Его судьбу поэзия прожгла,
оледенили синие метели, –
младенческая нежность в нем жила,
нежданная в таком гигантском теле.
Патетика вступала на порог
и оступалась, мудро и нежданно…
В нем юмор жил. Не жалкий юморок,
а добродушный юмор великана.
А благодушный юмор. Без затей.
Не вытесненный ни хандрой, ни сплином…
Он остается в памяти моей
седым сорокалетним исполином.
Как замыслы рождаются в тиши!
Луна в окне повисла тонкой льдинкой.
Он, сгорбившись, чинил карандаши
какой-то хитроумною машинкой.
Потом в гроссбух ложилась строчек вязь,
итоги размышлений, и видений,
и ви дений. Ночных бессонных бдений.
Так новая поэма началась.
Он знал, что в ней немногого достиг.
И, карандаш сжимая цепкой хваткой,
вел дальше речь. Особою повадкой
порою отличался белый стих.
Он возвещал о сердце молодом,
шел в бестолочь лирического сплава,
но внешне сдержан был. Так подо льдом
в Исландии еще клокочет лава.
Какой он был мудрец и фантазер
в сединах цвета пепельного дыма…
Он иногда листал МОРСКОЙ ОБЗОР
ИТАЛИИ – РИВИСТА МАРИТТИМА.
Он был земной. Он был душой земли,
в былинном, прочном, богатырском стиле.
Но как его манили корабли,
как пароходы стройные манили!
Потом поэма поднимает флаг,
и он листков исписанную груду
укладывает в «Папку для бумаг»
(«К чему здесь надпись “Папка для бумаг”,
ведь я носки совать в нее не буду?!»).
Пусть белый, раскаленный добела,
стих поостынет в ящике стола.
Пусть пожелтеет по краям бумага.
Ну хоть чуть-чуть. Не очень, а слегка.
Пускай поэма не спускает флага,
ведь, может быть, она войдет в века,
а может быть, умрет в столичном шуме;
пусть огненное сердце плавил лед, –
итоги всех терзаний и раздумий
тебе, читатель, он передает.
В твои музеи и библиотеки
он входит с каждой новою строкой,
но не забудь о странном человеке,
ведь был на свете человек такой,
бесспорно, с недостатками своими,
а вот – не выносил сладчайшей лжи;
и, неподкупной истины во имя,
спасибо современникам скажи.
За то, что тщательно оберегали
его от пышных званий и регалий,
за то, что не кадили фимиам,
что в горечь не подмешивали сладость,
а он – а он всю грусть свою и радость
дарил своим клокочущим словам!
Не сладость. Не елей скороговорок.
Не соловьиных трелей перелив.
Он был поэт. Как вечность, дальнозорок.
А сердцем не речист.

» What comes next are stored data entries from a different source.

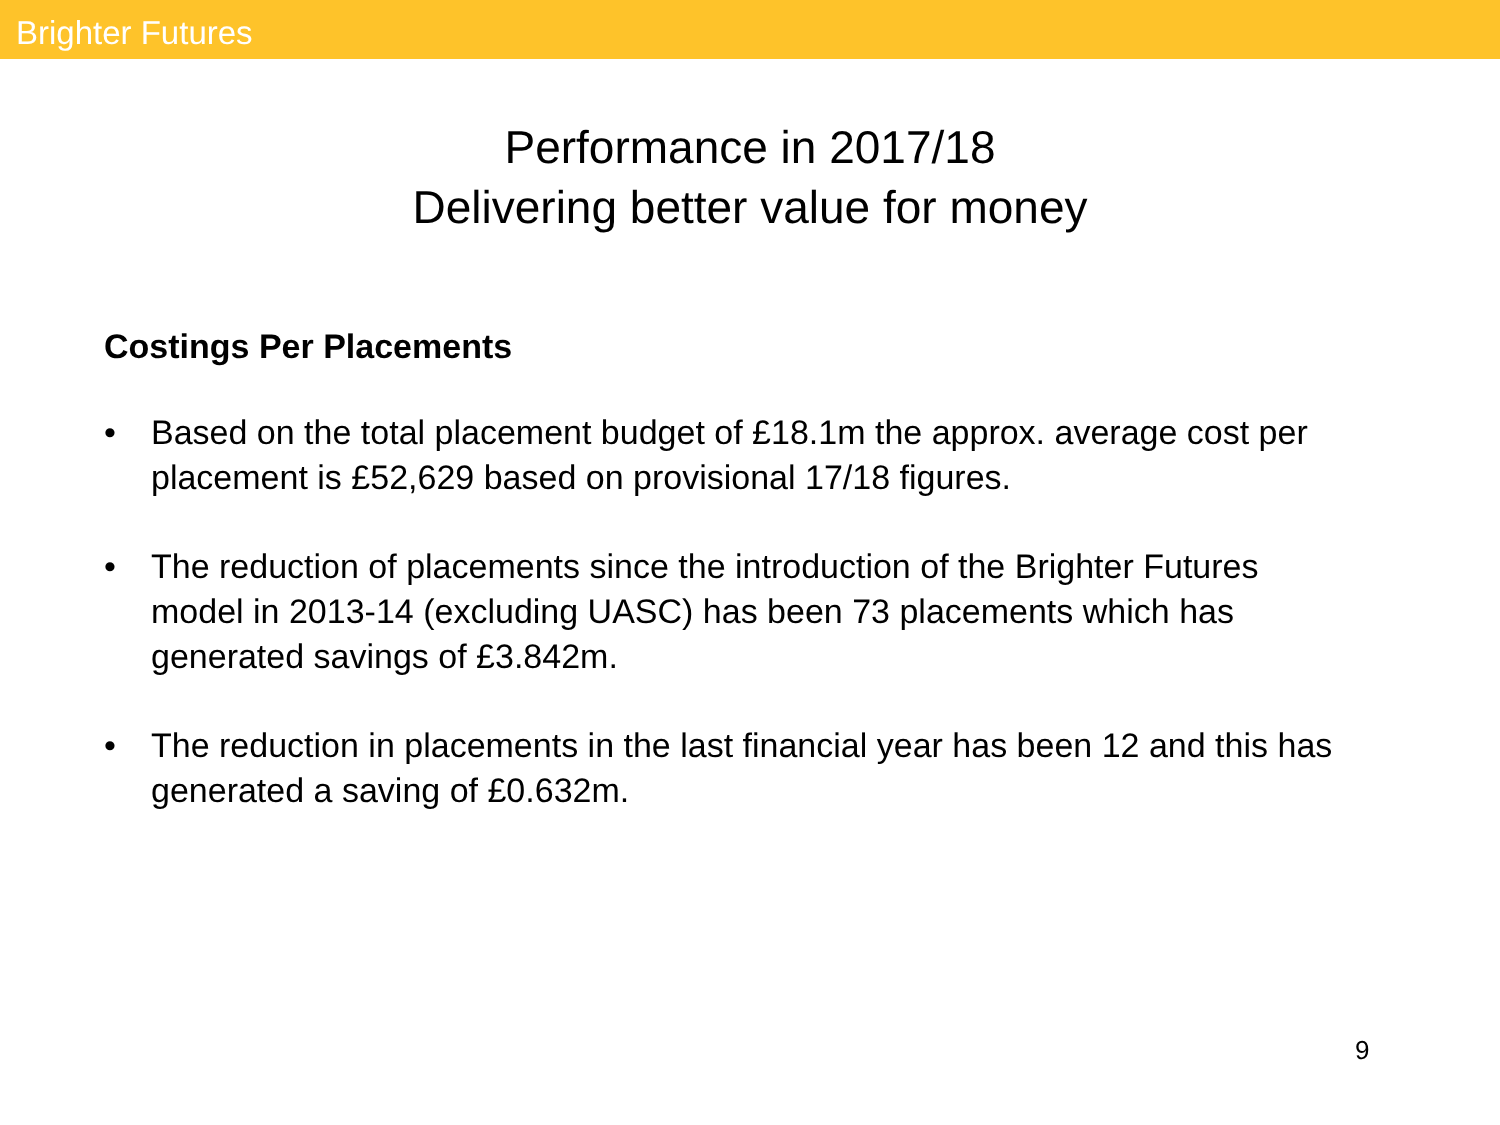Brighter Futures
Performance in 2017/18
Delivering better value for money
Costings Per Placements
• Based on the total placement budget of £18.1m the approx. average cost per placement is £52,629 based on provisional 17/18 figures.
• The reduction of placements since the introduction of the Brighter Futures model in 2013-14 (excluding UASC) has been 73 placements which has generated savings of £3.842m.
• The reduction in placements in the last financial year has been 12 and this has generated a saving of £0.632m.
9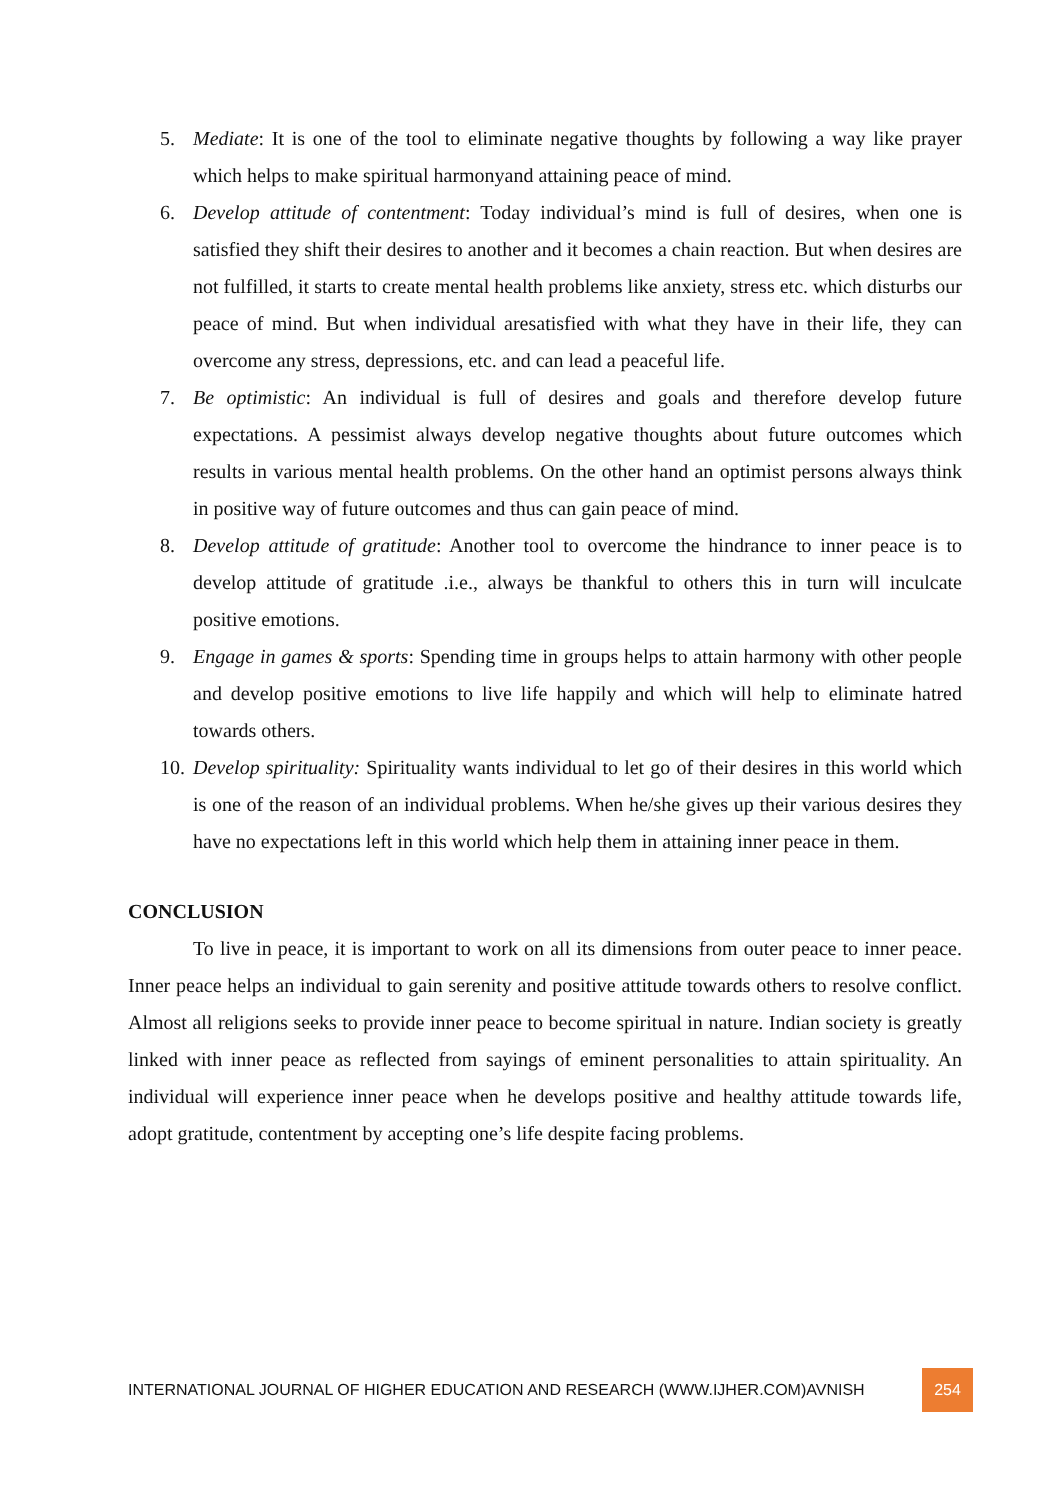5. Mediate: It is one of the tool to eliminate negative thoughts by following a way like prayer which helps to make spiritual harmonyand attaining peace of mind.
6. Develop attitude of contentment: Today individual’s mind is full of desires, when one is satisfied they shift their desires to another and it becomes a chain reaction. But when desires are not fulfilled, it starts to create mental health problems like anxiety, stress etc. which disturbs our peace of mind. But when individual aresatisfied with what they have in their life, they can overcome any stress, depressions, etc. and can lead a peaceful life.
7. Be optimistic: An individual is full of desires and goals and therefore develop future expectations. A pessimist always develop negative thoughts about future outcomes which results in various mental health problems. On the other hand an optimist persons always think in positive way of future outcomes and thus can gain peace of mind.
8. Develop attitude of gratitude: Another tool to overcome the hindrance to inner peace is to develop attitude of gratitude .i.e., always be thankful to others this in turn will inculcate positive emotions.
9. Engage in games & sports: Spending time in groups helps to attain harmony with other people and develop positive emotions to live life happily and which will help to eliminate hatred towards others.
10. Develop spirituality: Spirituality wants individual to let go of their desires in this world which is one of the reason of an individual problems. When he/she gives up their various desires they have no expectations left in this world which help them in attaining inner peace in them.
CONCLUSION
To live in peace, it is important to work on all its dimensions from outer peace to inner peace. Inner peace helps an individual to gain serenity and positive attitude towards others to resolve conflict. Almost all religions seeks to provide inner peace to become spiritual in nature. Indian society is greatly linked with inner peace as reflected from sayings of eminent personalities to attain spirituality. An individual will experience inner peace when he develops positive and healthy attitude towards life, adopt gratitude, contentment by accepting one’s life despite facing problems.
INTERNATIONAL JOURNAL OF HIGHER EDUCATION AND RESEARCH (WWW.IJHER.COM)AVNISH
254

Не говорлив.
И всё ж не мог остаться пантомимой
бунтарских строф ликующий накал,
и – образный, великолепный, зримый,
внезапный мир пред нами возникал!
Он возникал – оформлен и оритмен,
линейно-четок и грозово-синь, —
вот так воспел бы розы и полынь
двадцатого столетия Уитмен.
Колдуя, торжествуя и греша,
ликуя, шарлатаня и шаманя,
он был как призрак на киноэкране,
Солнцеворота звонкая душа!
Когда в душе поселится талант,
уют не осеняет человека.
Он поднял – поэтический Атлант –
живое бремя Середины Века,
он эту ношу на себя взвалил,
большой, широкогрудый, крепкоплечий, –
груз разочарований и увечий,
смятений, расставаний и могил.
Груз радостей, надежд. Печалей бремя.
Спортсмен, и книгочей, и эрудит,
чьим голосом заговорило Время,
кого само Забвенье пощадит.
Приходит ночь и тихо лампы тушит
на старомодном письменном столе;
душа живет не в ерунде частушек –
в поэмах строгих, в горном хрустале.
Душа живет в ямбическом походе.
В нейтронах. В атомах. В любом из нас.
О, на каком прозрачном пароходе
плывет она в Грядущее сейчас?
Она, запечатленная в граните,
к нам, к людям обращается окрест:
«Запомните – во мгле не затемните
мой краткий облик, мимолетный жест!»
Темнеют строф шершавые поковки,
меня он призывает на совет,
и на стеклянной крыше Третьяковки
горит самосожженческий рассвет.
И я, прозаик с тусклых побережий
(гори, рассвет, гори и розовей!),
ловлю его застенчиво-медвежий,
дремучий взгляд из-под ночных бровей.
Рассвет всей глыбой впаян в четкость линий,
махиной всей вмурован в грозный быт.
В рубахе трикотажной темно-синей
передо мной Поэзия сидит.
Рассветным алым пламенем багрима
и все-таки белее полотна,
вдруг Мастером становится она,
раскуривая сигарету «Прима»
у настежь растворенного окна.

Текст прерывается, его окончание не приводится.